Working with Dutch scrubbing technology experts Procede Group B.V., CO2 Solution said lab scale testing and process modelling has demonstrated the potential to reduce the size of CO2 absorber columns at coal-fired power plants by more than 90% when the enzymatic technology is used with MDEA, a solvent used for treating natural gas.

“Achievement of these positive results mark another milestone towards the commercialization of our technology in terms of validating its potential to enable significant cost reductions,” said Glenn Kelly, CO2 Solution’s president and CEO.

MDEA is generally regarded as too kinetically limited for CO2 capture from power plant flue gas and other low-pressure gas effluent streams, but the company said by employing the enzyme, the rate of CO2 absorption in MDEA was increased more than 10 fold, reducing the height of the modelled CO2 absorption column from more than 200 metres to approximately 20 metres. And by taking advantage of the low-energy properties of MDEA, solvent regeneration and process energy consumption could be reduced by approximately 30% compared to the use of the monethanolamine (MEA) process, the current industry standard.
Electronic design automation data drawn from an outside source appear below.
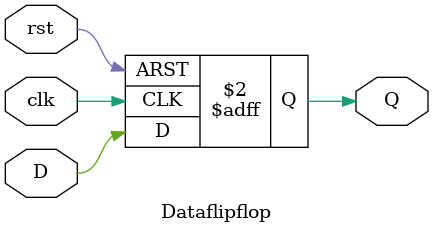
<source format=v>
module Dataflipflop(
    input  wire clk, rst, D,
    output reg  Q
);
    always @(posedge clk or posedge rst) begin
        if (rst)
            Q <= 1'b0;   // Reset
        else
            Q <= D;      // Capture D at clock edge
    end
endmodule

</source>
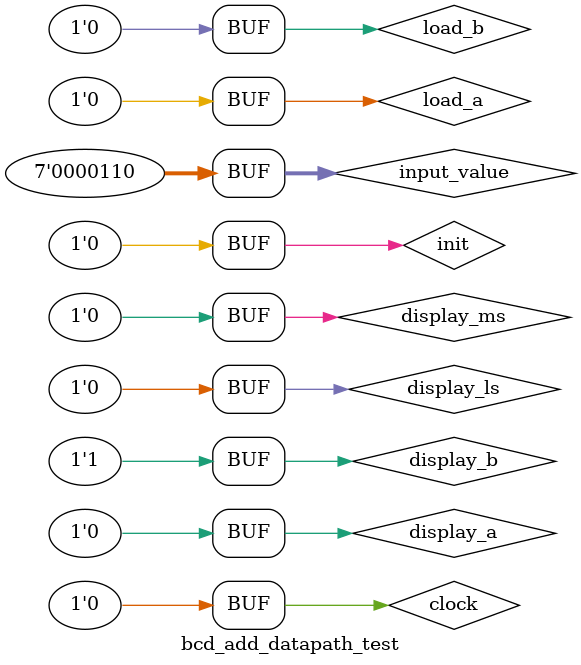
<source format=v>
`timescale 1ns / 1ps


module bcd_add_datapath_test;

	// Inputs
	reg clock;
	reg [6:0] input_value;
	reg init;
	reg load_a;
	reg load_b;
	reg display_a;
	reg display_b;
	reg display_ls;
	reg display_ms;

	// Outputs
	wire init_ack;
	wire load_a_ack;
	wire load_b_ack;
	wire display_a_ack;
	wire display_b_ack;
	wire display_ls_ack;
	wire display_ms_ack;
	wire [7:0] output_value;

	// Instantiate the Unit Under Test (UUT)
	bcd_add_datapath uut (
		.clock(clock), 
		.input_value(input_value), 
		.init(init), 
		.load_a(load_a), 
		.load_b(load_b), 
		.display_a(display_a), 
		.display_b(display_b), 
		.display_ls(display_ls), 
		.display_ms(display_ms), 
		.init_ack(init_ack), 
		.load_a_ack(load_a_ack), 
		.load_b_ack(load_b_ack), 
		.display_a_ack(display_a_ack), 
		.display_b_ack(display_b_ack), 
		.display_ls_ack(display_ls_ack), 
		.display_ms_ack(display_ms_ack), 
		.output_value(output_value)
	);

	initial begin
		// Initialize Inputs
		clock = 0;
		input_value = 0;
		init = 0;
		load_a = 0;
		load_b = 0;
		display_a = 0;
		display_b = 0;
		display_ls = 0;
		display_ms = 0;

		// Wait 100 ns for global reset to finish
		#100;
        
		// Add stimulus here
		clock = ~clock;
		
		#20;
		input_value = 4;
		init = 1;
		load_a = 0;
		load_b = 0;
		display_a = 0;
		display_b = 0;
		display_ls = 0;
		display_ms = 0;
		
		clock=~clock;
		#20;
		clock=~clock;
		
		
		#20;
		//input_value = 4;
		init = 0;
		load_a = 1;
		load_b = 0;
		display_a = 0;
		display_b = 0;
		display_ls = 0;
		display_ms = 0;
		
		clock=~clock;
		#20;
		clock=~clock;
		#20;
		
	   //input_value = 4;
		init = 0;
		load_a = 0;
		load_b = 0;
		display_a = 1;
		display_b = 0;
		display_ls = 0;
		display_ms = 0;
		
			
		clock=~clock;
		#20;
		clock=~clock;
		#20;
		
		#20;
	   input_value = 6;
		init = 0;
		load_a = 0;
		load_b = 1;
		display_a = 0;
		display_b = 0;
		display_ls = 0;
		display_ms = 0;
		
			clock=~clock;
		
		#20;
	   input_value = 6;
		init = 0;
		load_a = 0;
		load_b = 0;
		display_a = 0;
		display_b = 1;
		display_ls = 0;
		display_ms = 0;

	end
      
endmodule


</source>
“These results point to a significant reduction in capital and operating costs of commercial scale carbon capture at typical coal-fired power plants or other large emitters, while utilizing a widely available commercial solvent,” said the company in a statement.

There are other benefits: use of the enzyme is energy-neutral to the process; the use of MDEA lowers corrosiveness and volatility; and relatively small quantities of the enzyme catalyst are necessary to achieve the desired rate increase.

This technology is being developed with Codexis Inc., a provider of advanced carbonic anhydrases for energy, pharmaceutical and environmental industries based in Redwood City, Calif.

CO2 Solution is presently commercializing its technology for coal-fired power generation, the oil sands and other CO2-intensive industries.